FIG. 6 is an explanatory diagram showing a conventional example.

[Explanation of symbols]

 10 Laser Processing Device 18 Main Controller W Wafer (Substrate) AF Block (Block of Workpiece)

Claims (5)

[Claims] 1. A processing method for processing a workpiece arranged along a two-dimensional direction on the substrate while relatively scanning the substrate with a laser beam, wherein the workpiece within a certain region on the substrate is processed. Prior to processing the object,
A first step of dividing a workpiece existing in the certain region into one or a plurality of blocks in each of a first direction and a second direction; and selecting any one block after the block division And a second step of determining the block as a first machining block to be machined first; a block closest to a machining end position on the assumption that machining of a workpiece in the first machining block is completed. Is the first candidate and the second closest block is the second candidate, and one of these first and second candidate blocks that has a shorter distance from the machining end position of the first machining block to the machining end position of the block. Of the first and second candidates from the third processing block to the final processing block are determined as the second processing block to be processed second.

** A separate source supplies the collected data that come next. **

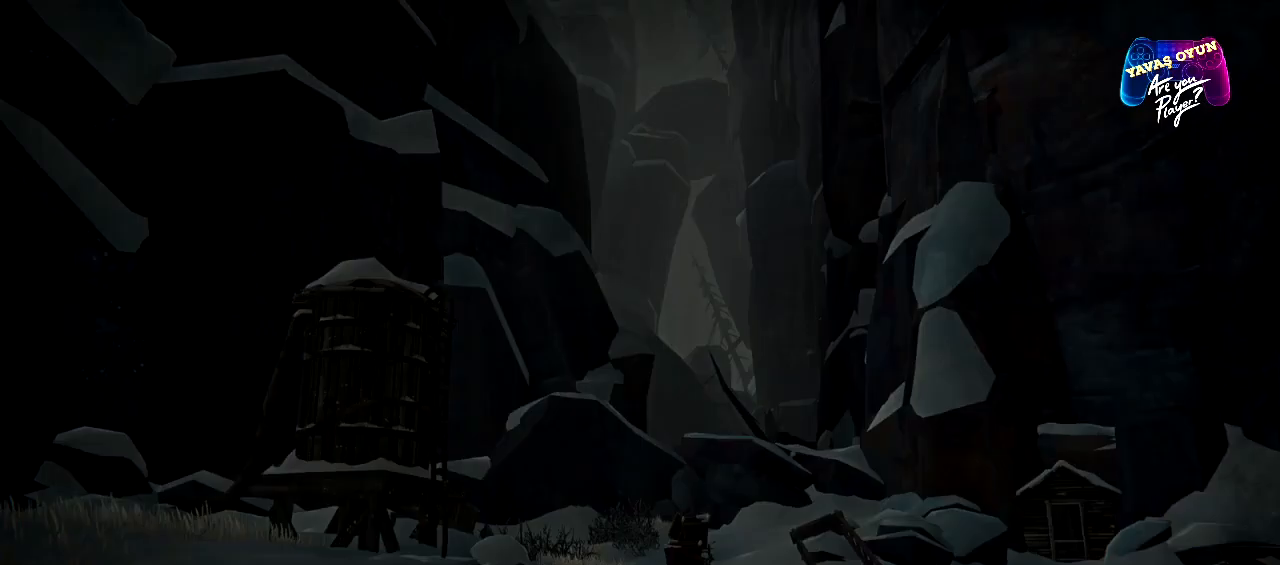
{"buttons": [], "left_stick": "center", "right_stick": "center", "events": []}
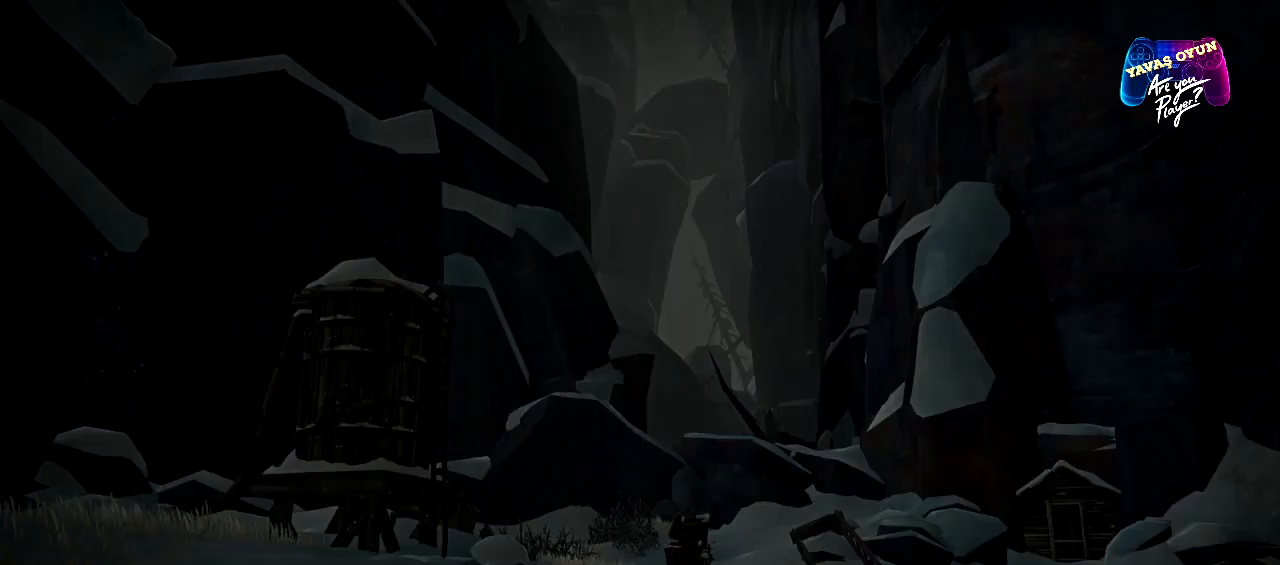
{"buttons": [], "left_stick": "center", "right_stick": "center", "events": []}
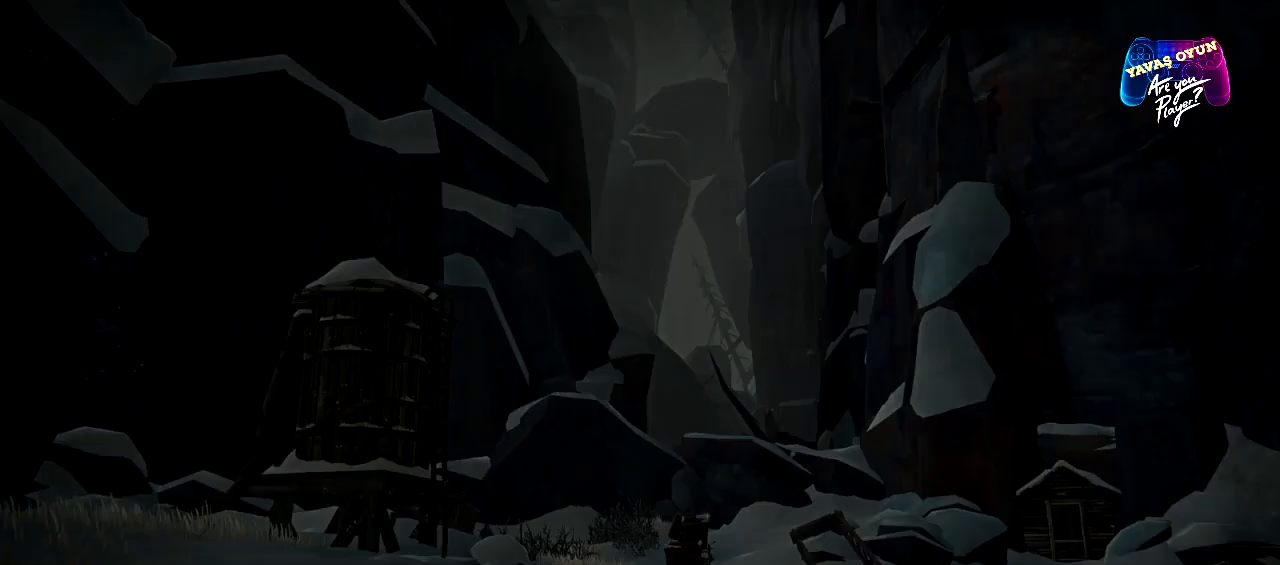
{"buttons": [], "left_stick": "center", "right_stick": "center", "events": []}
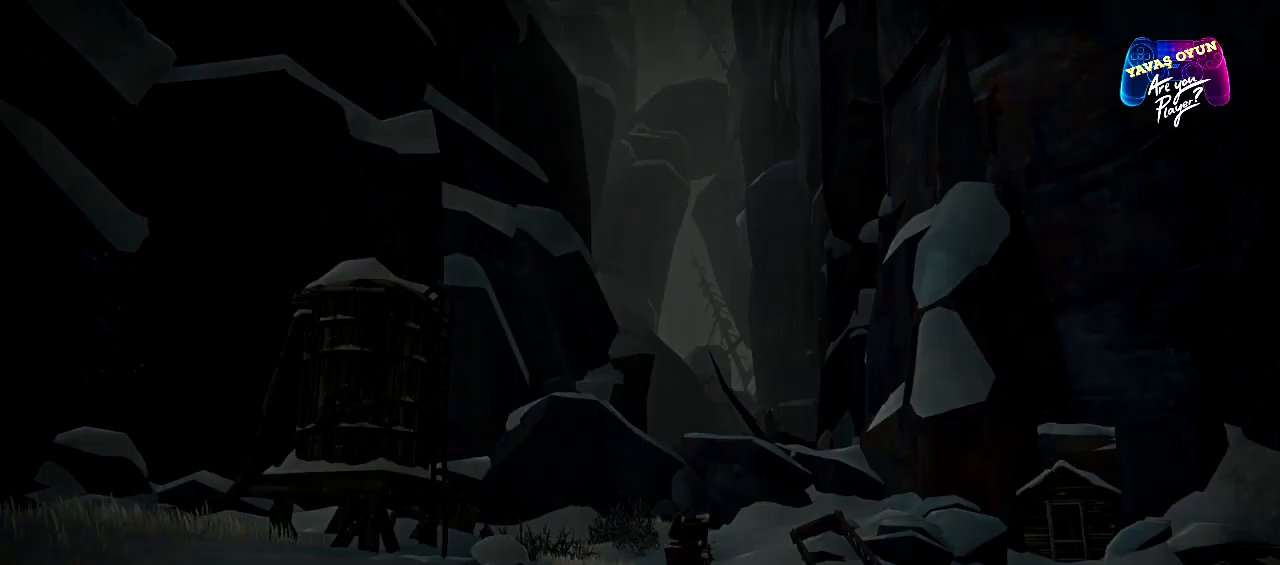
{"buttons": [], "left_stick": "center", "right_stick": "center", "events": []}
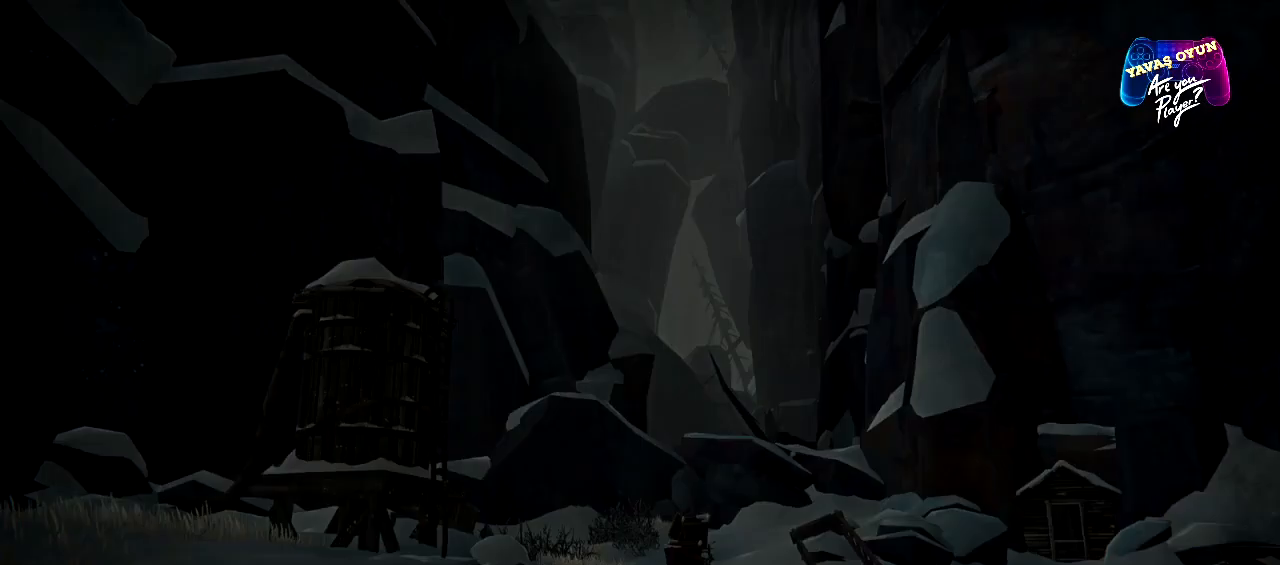
{"buttons": [], "left_stick": "center", "right_stick": "center", "events": []}
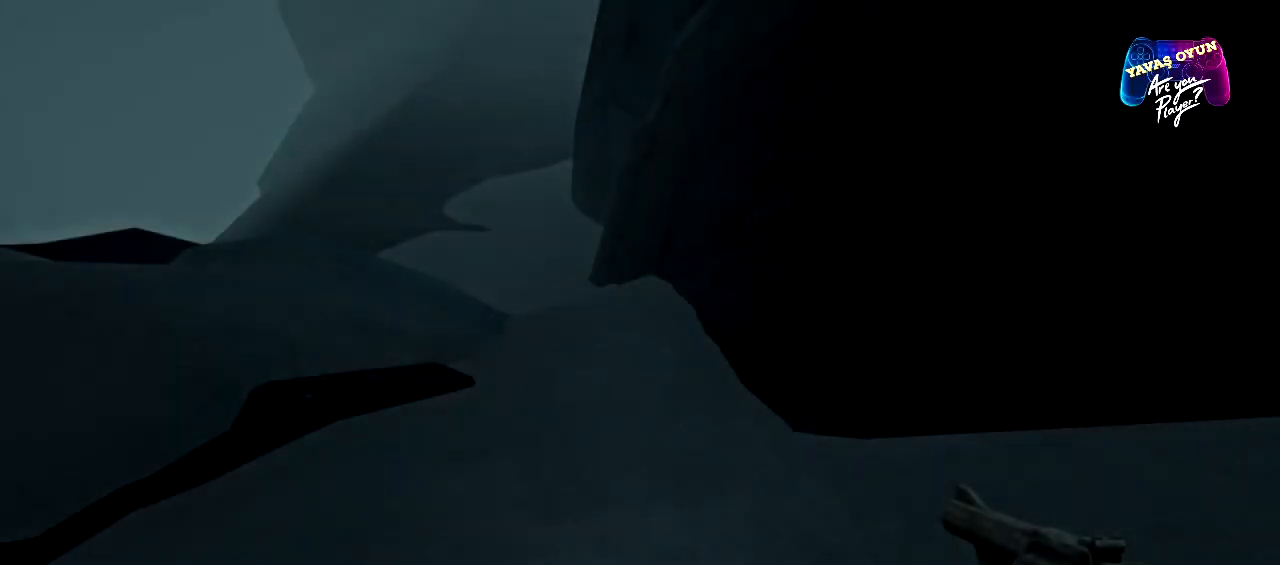
{"buttons": [], "left_stick": "center", "right_stick": "center", "events": []}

A fourth step in which the shorter distance from the machining end position of the block to the machining end position of the block is determined as the next machining block; thereafter, according to the machining order determined in the second to fourth steps. A fifth step of processing a workpiece on the substrate. 2. The processing order of the workpieces in at least one block, the processing order of which has been determined in the third step and the fourth step, is set from the processing end position of the block before the block to that of the block. The processing method according to claim 1, wherein the processing is determined such that the entire distance of the block to be processed to the processing start position is shortened. 3. The machining order of the workpieces in all the blocks whose machining order is determined in the third step and the fourth step is processed from the machining end position of the block before the block to the next of the block. The processing method according to claim 2, wherein the entire distance to the processing start position of the block is determined so as to be short. 4. A processing method for processing a workpiece arranged along the two-dimensional direction on the substrate while relatively scanning the substrate with a laser beam, wherein the workpiece within a region on the substrate is processed. A first step of dividing a workpiece existing in the certain region into one or a plurality of blocks in each of a first direction and a second direction when processing the object; A second step of processing a workpiece in one block; and the second step
After processing the process, the block closest to that position is first
The candidate, the block closest to the second is set as the second candidate, and the block having the shorter distance from that position to the processing end position of the block is selected from the blocks of the first and second candidates, and the block in the block is selected. A third step of processing the work piece;
Thereafter, every time the machining of the workpiece in each block is completed, the machining end position of the previous block of the first and second candidates is processed to the machining end position of the block in the same manner as the third step. And a fourth step of sequentially selecting blocks having shorter distances and processing a workpiece in the blocks. 5. When a block to be processed next is selected in the third step and the fourth step, the processing order of the workpieces in the block is changed from the processing end position of the block before the block to the processing end position. The processing method according to claim 4, wherein the entire distance to the processing start position of the block to be processed next to the block is determined to be short.